Perhaps, as I have said before in these pages, we should look at the glass half full instead of half empty.
Are we racists? Categorically no, the majority of us, I believe, are not and certainly from my experience have the attitude “live and let live.”
However, we are realists and are rightly circumspect of the Palestinians’ doctrine that is fed from their leaders down that their future only lies in the destruction of our nation-state and our removal from this land.
Until this message stops being taught from cradle to grave and the Palestinians concentrate more on building a better life for their people while not trying to destroy ours, these attitudes will unfortunately remain.
In Susan Hattis Rolef”s column “Are we racists?” the author readily accepts the results of the Guttman Center survey that conclude that the Israeli Jews’ anti-Israeli Arab sentiment is racism in a manner similar to that of European and world antisemitism.
If I see a group of football player-sized African-Americans in Jerusalem perusing a map, I will approach them and offer them aid in finding their destination. If I encounter the same group in New York, I will cross the street as fast as I can.

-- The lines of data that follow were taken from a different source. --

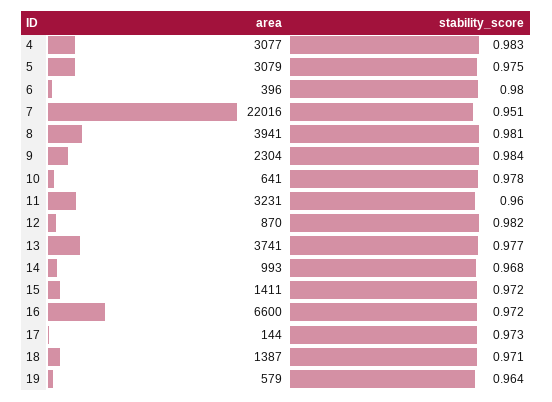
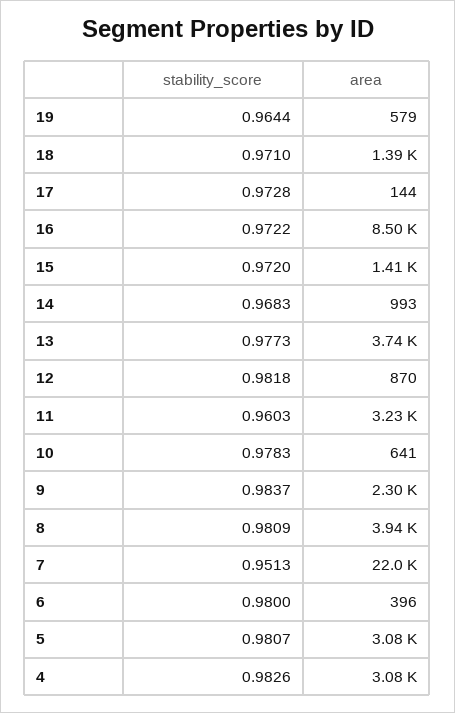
  {
    "area": {
      "4": 3077,
      "5": 3079,
      "6": 396,
      "7": 22016,
      "8": 3941,
      "9": 2304,
      "10": 641,
      "11": 3231,
      "12": 870,
      "13": 3741,
      "14": 993,
      "15": 1411,
-     "16": 6600,
+     "16": 8500,
      "17": 144,
      "18": 1387,
      "19": 579
    },
    "stability_score": {
      "4": 0.9826,
-     "5": 0.975,
+     "5": 0.9807,
      "6": 0.98,
      "7": 0.9513,
      "8": 0.9809,
      "9": 0.9837,
      "10": 0.9783,
      "11": 0.9603,
      "12": 0.9818,
      "13": 0.9773,
      "14": 0.9683,
      "15": 0.972,
      "16": 0.9722,
      "17": 0.9728,
      "18": 0.971,
      "19": 0.9644
    }
  }

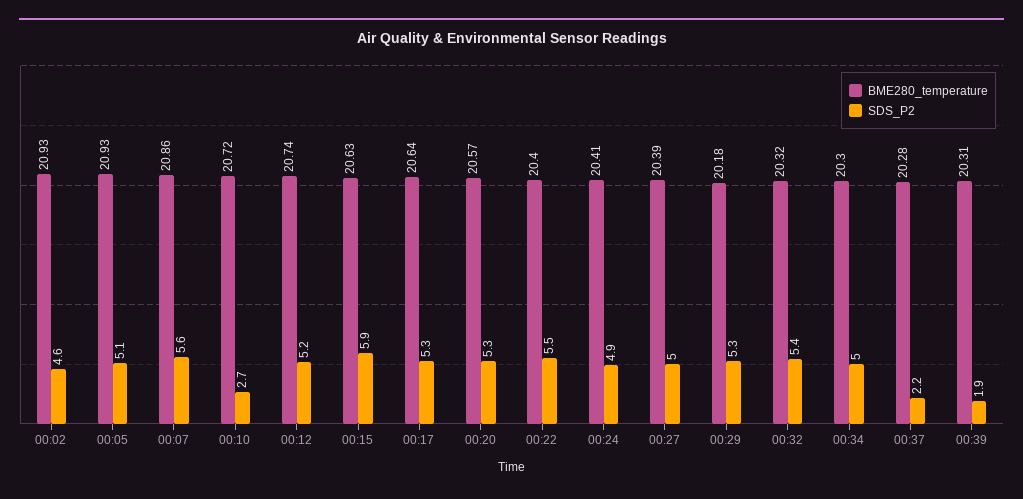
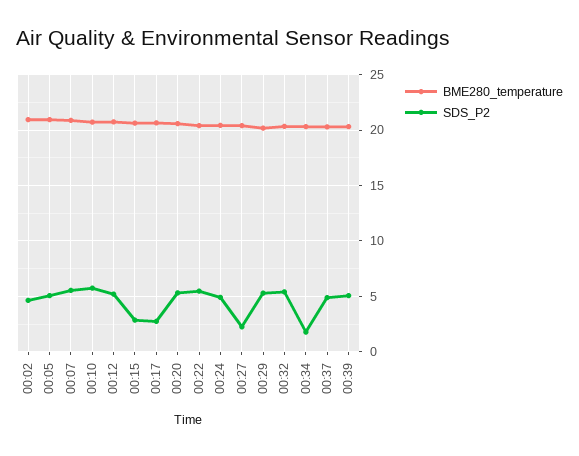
  {
    "BME280_temperature": {
      "00:02": 20.93,
      "00:05": 20.93,
      "00:07": 20.86,
      "00:10": 20.72,
      "00:12": 20.74,
      "00:15": 20.63,
      "00:17": 20.64,
      "00:20": 20.57,
      "00:22": 20.4,
      "00:24": 20.41,
      "00:27": 20.39,
      "00:29": 20.18,
      "00:32": 20.32,
      "00:34": 20.3,
      "00:37": 20.28,
      "00:39": 20.31
    },
    "SDS_P2": {
      "00:02": 4.6,
      "00:05": 5.1,
      "00:07": 5.6,
-     "00:10": 2.7,
+     "00:10": 6,
      "00:12": 5.2,
-     "00:15": 5.9,
+     "00:15": 3,
-     "00:17": 5.3,
+     "00:17": 3,
      "00:20": 5.3,
      "00:22": 5.5,
      "00:24": 4.9,
-     "00:27": 5,
+     "00:27": 2,
      "00:29": 5.3,
      "00:32": 5.4,
-     "00:34": 5,
+     "00:34": 2,
-     "00:37": 2.2,
+     "00:37": 5,
-     "00:39": 1.9
+     "00:39": 5
    }
  }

Does this make me a racist?
As a closing argument, the author uses the age-old canard of the Jews seeing themselves as the Chosen People. The Chosen People does not imply superiority and privilege but rather subservience to the will of the Torah and obligation to a way of life.
Play it again, Masa
My message to Masa regarding its settlement travel ban (“Masa bans travel to settlements, east Jerusalem due to security concerns,” December 17): in your effort to “protect” your participants by prohibiting their exploration of the Jewish ancestral homeland lying over the Green Line, you unwittingly hand Arab terrorists a victory while denying said participants an important experience.
Your misguided actions compromise your credibility and tarnish your heretofore good name.

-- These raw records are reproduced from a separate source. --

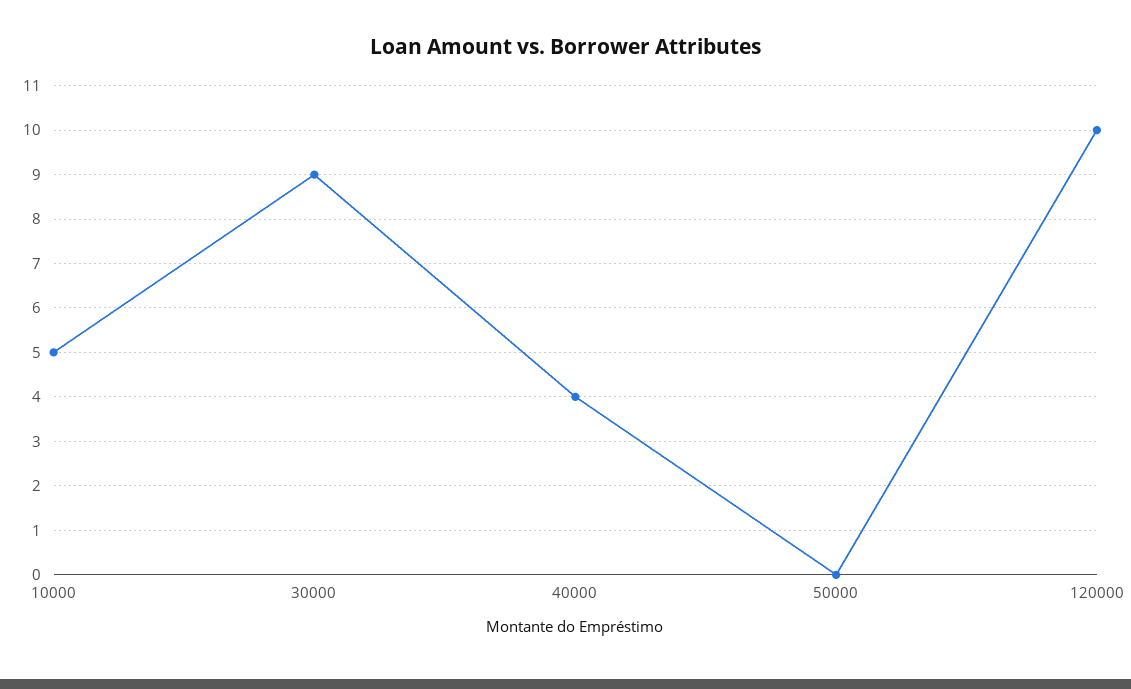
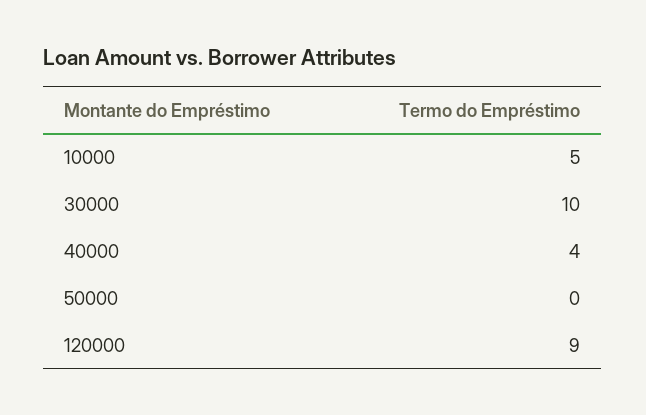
  {
    "10000": 5,
-   "30000": 9,
+   "30000": 10,
    "40000": 4,
    "50000": 0,
-   "120000": 10
+   "120000": 9
  }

In other words, you’ve been played.
Don’t start with us
In The Jerusalem Post op-ed “Who Votes” (December 16) the editorial board “recommends that the government should also give some thought to legislation that would turn voting into a compulsory civic duty” – referring to Australia where voting is mandatory and where in 2016, 87% of their citizens voted.

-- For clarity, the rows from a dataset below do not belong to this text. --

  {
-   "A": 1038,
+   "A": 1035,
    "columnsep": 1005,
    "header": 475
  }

There are many reasons why people don’t vote, including not liking our system where we only vote for a party, not an individual MK, and where we have found that a lot of our ministers are corrupt and have even been jailed.
If, however, some compulsory voting were introduced there would have to be provisions for people who would not be able to vote in the normal way. These include disabled people, who cannot get to a polling station, or people who are away on holiday, or people who are working away from home on polling day.
One possible way to deal with this would be to have postal voting like they have been doing for decades in the UK.
Finally, apart from Australia I am not aware of other countries that have compulsory voting, so why should it be introduced here?